SVZ/ Güstrower Anzeiger- Spur der Schafe

Montag, 14. Juli 2010

Spur der Schafe: Realität, Spieglung, Abstraktion
20. Kunstschau des Künstlerbundes Mecklenburg-Vorpommern bis 1.August in Weitendorf zu sehen

von Regina Mai

WEITENDORF „Es ist gelungen“, sagt Andreas Preywisch und schaut auf die 20. Kunstschau des Künstlerbundes MV in der ehemaligen Berufsschule des Volkseigenen Gutes in Weitendorf. Gespannt sei er gewesen, ob angesichts unterschiedlicher positionen der Künstler sich am Ende ein großes Ganzes ergibt sowohl in Bezug auf den Ort als auch auf die Ausstellung.
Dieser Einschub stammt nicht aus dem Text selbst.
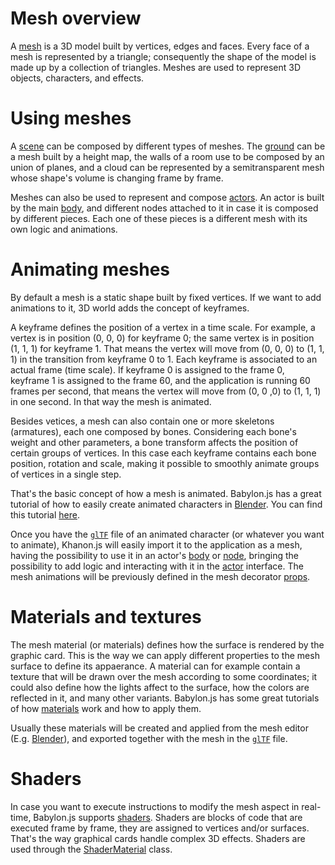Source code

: # Mesh overview

A [mesh](https://khanonjs.com/api-docs/modules/decorators_mesh.html) is a 3D model built by vertices, edges and faces. Every face of a mesh is represented by a triangle; consequently the shape of the model is made up by a collection of triangles. Meshes are used to represent 3D objects, characters, and effects.

# Using meshes

 A [scene](https://khanonjs.com/api-docs/modules/decorators_scene.html) can be composed by different types of meshes. The [ground](https://doc.babylonjs.com/features/featuresDeepDive/mesh/creation/set/ground_hmap) can be a mesh built by a height map, the walls of a room use to be composed by an union of planes, and a cloud can be represented by a semitransparent mesh whose shape's volume is changing frame by frame.

Meshes can also be used to represent and compose [actors](https://khanonjs.com/api-docs/modules/decorators_actor.html). An actor is built by the main [body](https://khanonjs.com/api-docs/classes/decorators_actor.ActorInterface.html#body), and different nodes attached to it in case it is composed by different pieces. Each one of these pieces is a different mesh with its own logic and animations.

# Animating meshes

By default a mesh is a static shape built by fixed vertices. If we want to add animations to it, 3D world adds the concept of keyframes.

A keyframe defines the position of a vertex in a time scale. For example, a vertex is in position (0, 0, 0) for keyframe 0; the same vertex is in position (1, 1, 1) for keyframe 1. That means the vertex will move from (0, 0, 0) to (1, 1, 1) in the transition from keyframe 0 to 1. Each keyframe is associated to an actual frame (time scale). If keyframe 0 is assigned to the frame 0, keyframe 1 is assigned to the frame 60, and the application is running 60 frames per second, that means the vertex will move from (0, 0 ,0) to (1, 1, 1) in one second. In that way the mesh is animated.

Besides vetices, a mesh can also contain one or more skeletons (armatures), each one composed by bones. Considering each bone's weight and other parameters, a bone transform affects the position of certain groups of vertices. In this case each keyframe contains each bone position, rotation and scale, making it possible to smoothly animate groups of vertices in a single step.

That's the basic concept of how a mesh is animated. Babylon.js has a great tutorial of how to easily create animated characters in [Blender](https://www.blender.org/). You can find this tutorial [here](https://doc.babylonjs.com/features/featuresDeepDive/animation/animatedCharacter).

Once you have the [`glTF`](https://en.wikipedia.org/wiki/GlTF) file of an animated character (or whatever you want to animate), Khanon.js will easily import it to the application as a mesh, having the possibility to use it in an actor's [body](https://khanonjs.com/api-docs/classes/decorators_actor.ActorInterface.html#setBody) or [node](https://khanonjs.com/api-docs/classes/decorators_actor.ActorInterface.html#addNode), bringing the possibility to add logic and interacting with it in the [actor](https://khanonjs.com/api-docs/classes/decorators_actor.ActorInterface.html) interface. The mesh animations will be previously defined in the mesh decorator [props](https://khanonjs.com/api-docs/interfaces/decorators_mesh.MeshProps.html#animations).

# Materials and textures

The mesh material (or materials) defines how the surface is rendered by the graphic card. This is the way we can apply different properties to the mesh surface to define its appaerance. A material can for example contain a texture that will be drawn over the mesh according to some coordinates; it could also define how the lights affect to the surface, how the colors are reflected in it, and many other variants. Babylon.js has some great tutorials of how [materials](https://doc.babylonjs.com/features/featuresDeepDive/materials/using/materials_introduction/) work and how to apply them.

Usually these materials will be created and applied from the mesh editor (E.g. [Blender](https://www.blender.org/)), and exported together with the mesh in the [`glTF`](https://en.wikipedia.org/wiki/GlTF) file.

# Shaders

In case you want to execute instructions to modify the mesh aspect in real-time, Babylon.js supports [shaders](https://doc.babylonjs.com/features/featuresDeepDive/materials/shaders/). Shaders are blocks of code that are executed frame by frame, they are assigned to vertices and/or surfaces. That's the way graphical cards handle complex 3D effects. Shaders are used through the [ShaderMaterial](https://doc.babylonjs.com/features/featuresDeepDive/materials/shaders/shaderMaterial/) class.

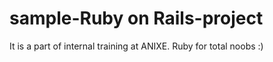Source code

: # sample-Ruby on Rails-project

It is a part of internal training at ANIXE. Ruby for total noobs :)
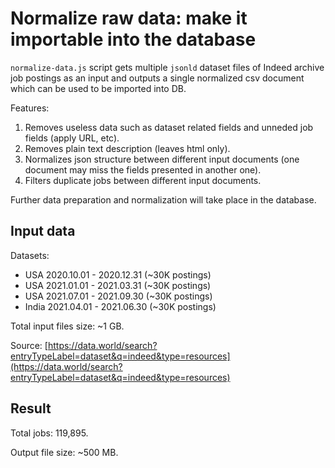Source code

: # Normalize raw data: make it importable into the database

`normalize-data.js` script gets multiple `jsonld` dataset files of Indeed archive job postings as an input and outputs a single normalized csv document which can be used to be imported into DB.

Features:
1. Removes useless data such as dataset related fields and unneded job fields (apply URL, etc).
2. Removes plain text description (leaves html only).
3. Normalizes json structure between different input documents (one document may miss the fields presented in another one).
4. Filters duplicate jobs between different input documents.

Further data preparation and normalization will take place in the database.

## Input data

Datasets:
* USA 2020.10.01 - 2020.12.31 (~30K postings)
* USA 2021.01.01 - 2021.03.31 (~30K postings)
* USA 2021.07.01 - 2021.09.30 (~30K postings)
* India 2021.04.01 - 2021.06.30 (~30K postings)

Total input files size: ~1 GB.

Source: [https://data.world/search?entryTypeLabel=dataset&q=indeed&type=resources](https://data.world/search?entryTypeLabel=dataset&q=indeed&type=resources)

## Result

Total jobs: 119,895.

Output file size: ~500 MB.
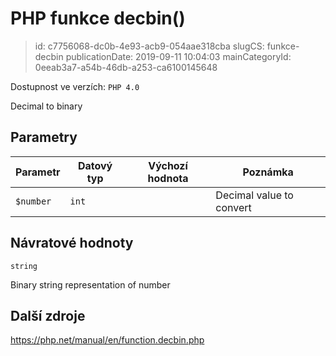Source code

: PHP funkce decbin()
================================

> id: c7756068-dc0b-4e93-acb9-054aae318cba
> slugCS: funkce-decbin
> publicationDate: 2019-09-11 10:04:03
> mainCategoryId: 0eeab3a7-a54b-46db-a253-ca6100145648

Dostupnost ve verzích: `PHP 4.0`

Decimal to binary


Parametry
--------------

| Parametr | Datový typ | Výchozí hodnota | Poznámka |
|-----|-----|-----|-----|
| `$number` | `int` |  | Decimal value to convert |


Návratové hodnoty
----------------

`string`

Binary string representation of number

Další zdroje
------------

https://php.net/manual/en/function.decbin.php
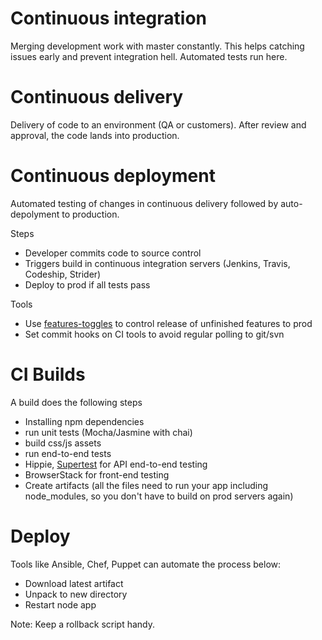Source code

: # Continuous integration
Merging development work with master constantly. This helps catching issues early and prevent integration hell. Automated tests run here.

# Continuous delivery
Delivery of code to an environment (QA or customers). After review and approval, the code lands into production.

# Continuous deployment
Automated testing of changes in continuous delivery followed by auto-depolyment to production. 

Steps
- Developer commits code to source control 
- Triggers build in continuous integration servers (Jenkins, Travis, Codeship, Strider)
- Deploy to prod if all tests pass

Tools
- Use [features-toggles](https://www.npmjs.com/package/feature-toggles) to control release of unfinished features to prod
- Set commit hooks on CI tools to avoid regular polling to git/svn

# CI Builds
A build does the following steps
- Installing npm dependencies
- run unit tests (Mocha/Jasmine with chai)
- build css/js assets
- run end-to-end tests
 - Hippie, [Supertest](https://github.com/visionmedia/supertest) for API end-to-end testing
 - BrowserStack for front-end testing
- Create artifacts (all the files need to run your app including node_modules, so you don't have to build on prod servers again)

# Deploy 
Tools like Ansible, Chef, Puppet can automate the process below:
- Download latest artifact
- Unpack to new directory
- Restart node app

Note: Keep a rollback script handy.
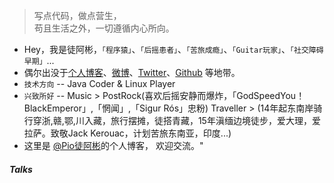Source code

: > 写点代码，做点营生，  
> 苟且生活之外，一切遵循内心所向。

- Hey，我是徒阿彬，`「程序猿」`、`「后摇患者」`、`「苦旅成瘾」`、`「Guitar玩家」`、`「社交障碍早期」`...
- 偶尔出没于[个人博客](https://www.rockspeed.me)、[微博](https://weibo.com/wubin1991)、[Twitter](https://twitter.com/pio_vuz/)、[Github](http://github.com/piovuz) 等地带。
- `技术方向` -- Java Coder & Linux Player
- `兴致所好` -- Music > PostRock(喜欢后摇安静而爆炸，「GodSpeedYou！BlackEmperor」,「惘闻」,「Sigur Rós」忠粉) Traveller > (14年起东南岸骑行穿浙,赣,鄂,川入藏，旅行摆摊，徒搭青藏，15年滇缅边境徒步，爱大理，爱拉萨。致敬Jack Kerouac，计划苦旅东南亚，印度...)
- 这里是 [@Pio徒阿彬](https://rockspeed.me)的个人博客， 欢迎交流。"


##### Talks

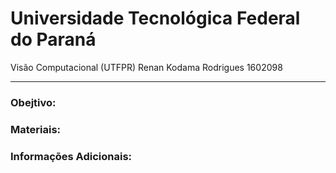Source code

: <h1>Universidade Tecnológica Federal do Paraná</h1>
<b2>Visão Computacional (UTFPR)</b2>
<b3>Renan Kodama Rodrigues 1602098</b3>    

-----------------------------------------------------

    
   
<h3>Obejtivo:</h3>
           

          
          
          
<h3>Materiais:</h3>

<h3>Informações Adicionais:</h3>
Faszinierend findet Andreas Preywisch, wie die 29 Künstler das Gebäude – eine Schule, die seit vielen Jahren leer steht  – angenommen haben. Aufmerksam möchte er auf die Installation von Tino Bittner aus Schwerin machen: Spur der Schafe. Er zeichnete auf dem Gelände vor der Schule die Wege nach, die die Schafe im Winter zwischen ihrem Unterstand und der Futterstelle und darüber hinaus nahmen. Nicht nur das Sehen sondern auch das Gehen der Wege sieht Andreas Preywisch als Zugang zur Kunst. Während die Wege das reale Leben widerspiegeln, den Kampf ums Überleben im Winter, transportiere der Künstler, Jahrgang 1975, das Thema in einen Raum der Schule mit Sprossenfenstern, die das Bild da draußen bewusst fragmentieren, es zerlegt. Zwei Fensterflügel, so Andreas Preywisch, seien mit Spiegeln versehen, wodurch sich Teilflächen widerspiegeln. „So schafft der Künstler den Übergang von den realen zu den virtuellen Bildern, die er in Teilen weiterverarbeitet und in schwarze Zeichen an der Wand umsetzt“, denkt der Kunstinteressierte, der vor 22 Jahren in seiner Heimat am Stadtrand von Mainz zusammen mit anderen einen Kunstverein gründete und nun durch seine Frau, Vorerbin des Gutes, in Weitendorf ein zeitweises Zuhause findet. Isoliert nehme man die Zeichen kaum noch als Teile von Wegen wahr. Vor der Tapete würden sie eine schwebende Wirkung erlangen, die nun gar nichts mehr mit der Realität zu tun habe. Der Kreis schließt sich mit Videoaufnahmen vom Weg im Schnee. „Auf die Idee kann nur ein Künstler kommen“, so Preywisch und assoziiert damit den Überlebenskampf, Lebenswege und einen Vergleich zwischen Mensch und Tier und gelangt so zum Motto der Ausstellung. Die mit „Zeitgänge“ überschrieben ist und noch bis zum 1. August zu sehen ist. Die Schafe bevorzugen dieser Tage ein schattiges Plätzchen hinter der ehemaligen Schule. Andreas Preywisch sieht sein Hiersein als Fügung. Seit vielen Jahren habe er enge Kontakte zu Künstlern in Mecklenburg. Im nächsten Jahr werde „sein“ Kunstverein mit einer Gruppenausstellung in die Güstrower Wollhalle kommen, kündigt er schon mal an.